Medicaid Coverage and Spending in Health Reform: National and State-By-State Results for Adults at or Below 133% FPL

Kaiser Family Foundation, May 2010

The analysis is among the first to show the distribution of new Medicaid enrollees and costs, as well as the impact on the uninsured for all 50 states and the District of Columbia. According to this report, Michigan should see an increase in new Medicaid enrollees of 589,965—430,744 of which were previously uninsured. For Michigan, this amounts to a 50.6% reduction in the number of uninsured adults below 133% of the federal poverty level. Total spending for Michigan’s expansion is estimated at $14.4 billion, and of that $14.4 billion, the state is only expected to pay $686 million. Essentially, the federal government is footing 95.4% of the cost for expansion. The analysis offers similar estimates for all 50 states, demonstrating that Health reform will offer Medicaid coverage to millions of low-income adults for the first time and help establish a national floor for Medicaid eligibility that contrasts sharply with the wide variation in eligibility across state Medicaid programs today.

Obesity

State Indicator Report on Physical Activity, 2010

The Centers for Disease Control and Prevention, May 25, 2010

The State Indicator Report on Physical Activity 2010 provides information on physical activity behavior and policy and environmental supports within each state. According to the report released by the Centers for Disease Control and Prevention, many states do not have the policy or environmental measures in place to help their residents meet the recommended levels of physical activity to promote health. The report includes data about individual behaviors related to physical activity, as well as the presence or absence of physical features and policies that can make being physically active either easy or hard to do. The report looks at community access to parks or playgrounds, community centers, and sidewalks or walking paths in neighborhoods.  The data showed substantial limits to the number of parks and other areas where physical activity would be convenient. Physical activity, essential to overall health, can help control weight, reduce the risk of heart disease and some cancers, strengthen bones and muscles, and improve mental health.
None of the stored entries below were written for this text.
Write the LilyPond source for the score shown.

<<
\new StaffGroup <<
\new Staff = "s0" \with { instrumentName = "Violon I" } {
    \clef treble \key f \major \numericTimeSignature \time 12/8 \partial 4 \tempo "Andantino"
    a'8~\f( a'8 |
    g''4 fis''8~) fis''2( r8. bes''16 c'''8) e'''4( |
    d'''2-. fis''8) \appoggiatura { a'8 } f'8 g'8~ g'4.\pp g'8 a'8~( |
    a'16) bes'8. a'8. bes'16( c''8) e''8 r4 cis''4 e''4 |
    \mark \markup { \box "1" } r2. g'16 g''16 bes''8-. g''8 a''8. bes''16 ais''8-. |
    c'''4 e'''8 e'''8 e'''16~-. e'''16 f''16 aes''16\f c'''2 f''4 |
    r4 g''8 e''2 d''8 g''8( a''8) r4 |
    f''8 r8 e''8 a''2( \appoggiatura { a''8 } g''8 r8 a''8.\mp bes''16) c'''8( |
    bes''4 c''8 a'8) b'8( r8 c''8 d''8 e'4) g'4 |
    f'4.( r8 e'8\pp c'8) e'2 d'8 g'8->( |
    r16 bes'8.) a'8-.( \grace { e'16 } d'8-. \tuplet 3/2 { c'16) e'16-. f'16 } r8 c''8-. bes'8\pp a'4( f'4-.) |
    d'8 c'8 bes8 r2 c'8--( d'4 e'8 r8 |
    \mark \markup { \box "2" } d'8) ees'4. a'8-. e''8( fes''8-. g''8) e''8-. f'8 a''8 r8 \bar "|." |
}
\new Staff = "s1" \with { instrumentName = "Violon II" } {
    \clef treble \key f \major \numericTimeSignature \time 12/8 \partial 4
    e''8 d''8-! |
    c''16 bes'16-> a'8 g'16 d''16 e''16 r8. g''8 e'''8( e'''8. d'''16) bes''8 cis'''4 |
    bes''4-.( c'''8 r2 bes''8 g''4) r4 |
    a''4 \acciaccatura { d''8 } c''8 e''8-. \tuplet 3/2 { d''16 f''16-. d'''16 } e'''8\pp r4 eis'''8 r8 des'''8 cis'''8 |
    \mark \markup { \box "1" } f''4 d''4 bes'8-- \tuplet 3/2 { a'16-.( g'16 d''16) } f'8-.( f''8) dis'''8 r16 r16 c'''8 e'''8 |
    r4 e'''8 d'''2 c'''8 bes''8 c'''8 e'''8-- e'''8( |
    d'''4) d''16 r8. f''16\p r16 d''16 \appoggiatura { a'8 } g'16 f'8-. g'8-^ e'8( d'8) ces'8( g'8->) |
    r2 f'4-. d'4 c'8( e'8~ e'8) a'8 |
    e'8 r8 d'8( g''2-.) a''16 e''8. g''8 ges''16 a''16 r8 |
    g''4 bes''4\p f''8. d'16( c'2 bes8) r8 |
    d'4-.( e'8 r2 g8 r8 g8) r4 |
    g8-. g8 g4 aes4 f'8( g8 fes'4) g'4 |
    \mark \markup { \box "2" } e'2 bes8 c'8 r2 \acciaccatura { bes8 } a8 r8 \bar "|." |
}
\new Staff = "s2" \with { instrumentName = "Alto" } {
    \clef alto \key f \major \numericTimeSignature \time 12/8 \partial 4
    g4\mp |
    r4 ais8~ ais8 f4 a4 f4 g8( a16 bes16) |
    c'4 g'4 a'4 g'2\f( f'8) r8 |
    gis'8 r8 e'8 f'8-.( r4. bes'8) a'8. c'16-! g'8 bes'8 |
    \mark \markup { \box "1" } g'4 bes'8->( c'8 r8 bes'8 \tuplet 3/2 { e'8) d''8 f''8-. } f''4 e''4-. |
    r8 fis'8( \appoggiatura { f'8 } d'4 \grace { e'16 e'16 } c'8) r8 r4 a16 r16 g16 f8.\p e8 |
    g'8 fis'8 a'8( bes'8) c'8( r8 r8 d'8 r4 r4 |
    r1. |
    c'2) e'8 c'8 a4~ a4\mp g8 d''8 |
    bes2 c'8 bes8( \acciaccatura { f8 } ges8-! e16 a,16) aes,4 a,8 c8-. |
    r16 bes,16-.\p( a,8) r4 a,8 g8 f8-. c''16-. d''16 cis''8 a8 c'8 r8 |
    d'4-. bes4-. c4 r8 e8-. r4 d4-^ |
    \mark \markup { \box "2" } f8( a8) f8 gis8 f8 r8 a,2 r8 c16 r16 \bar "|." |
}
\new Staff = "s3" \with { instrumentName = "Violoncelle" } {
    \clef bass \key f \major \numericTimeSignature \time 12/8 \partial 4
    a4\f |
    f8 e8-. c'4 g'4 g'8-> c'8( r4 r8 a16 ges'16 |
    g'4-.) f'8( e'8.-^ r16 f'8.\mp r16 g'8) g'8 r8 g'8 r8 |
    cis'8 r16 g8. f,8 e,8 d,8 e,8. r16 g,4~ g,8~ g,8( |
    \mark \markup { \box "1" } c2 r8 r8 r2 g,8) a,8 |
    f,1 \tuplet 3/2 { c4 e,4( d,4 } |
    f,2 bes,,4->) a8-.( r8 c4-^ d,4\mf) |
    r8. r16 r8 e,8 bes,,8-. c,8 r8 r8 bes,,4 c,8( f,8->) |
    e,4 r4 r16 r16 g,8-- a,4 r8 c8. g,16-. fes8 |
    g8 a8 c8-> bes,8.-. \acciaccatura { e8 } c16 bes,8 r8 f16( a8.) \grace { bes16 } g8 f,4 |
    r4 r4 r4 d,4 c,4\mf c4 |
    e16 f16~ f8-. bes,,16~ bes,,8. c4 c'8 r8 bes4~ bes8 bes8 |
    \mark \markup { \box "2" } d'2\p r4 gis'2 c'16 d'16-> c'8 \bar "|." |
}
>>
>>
Patient Centered Medical Home

Prospects For Rebuilding Primary Care Using The Patient-Centered Medical Home

Health Affairs, May 2010

This analysis examines implementation issues, determining feasibility and identifying potential problems inherent in adopting the Patient-Centered Medical Home (PCMH) model. Many commentators have adopted the model as policy shorthand to address the reinvention of primary care in the United States. This article examines potential barriers to implementing the medical home model for policy makers and practitioners. Such barriers include developing new payment models and the need for up-front funding to assemble the personnel, infrastructure, and methods to facilitate transformation of existing practices into functioning medical homes.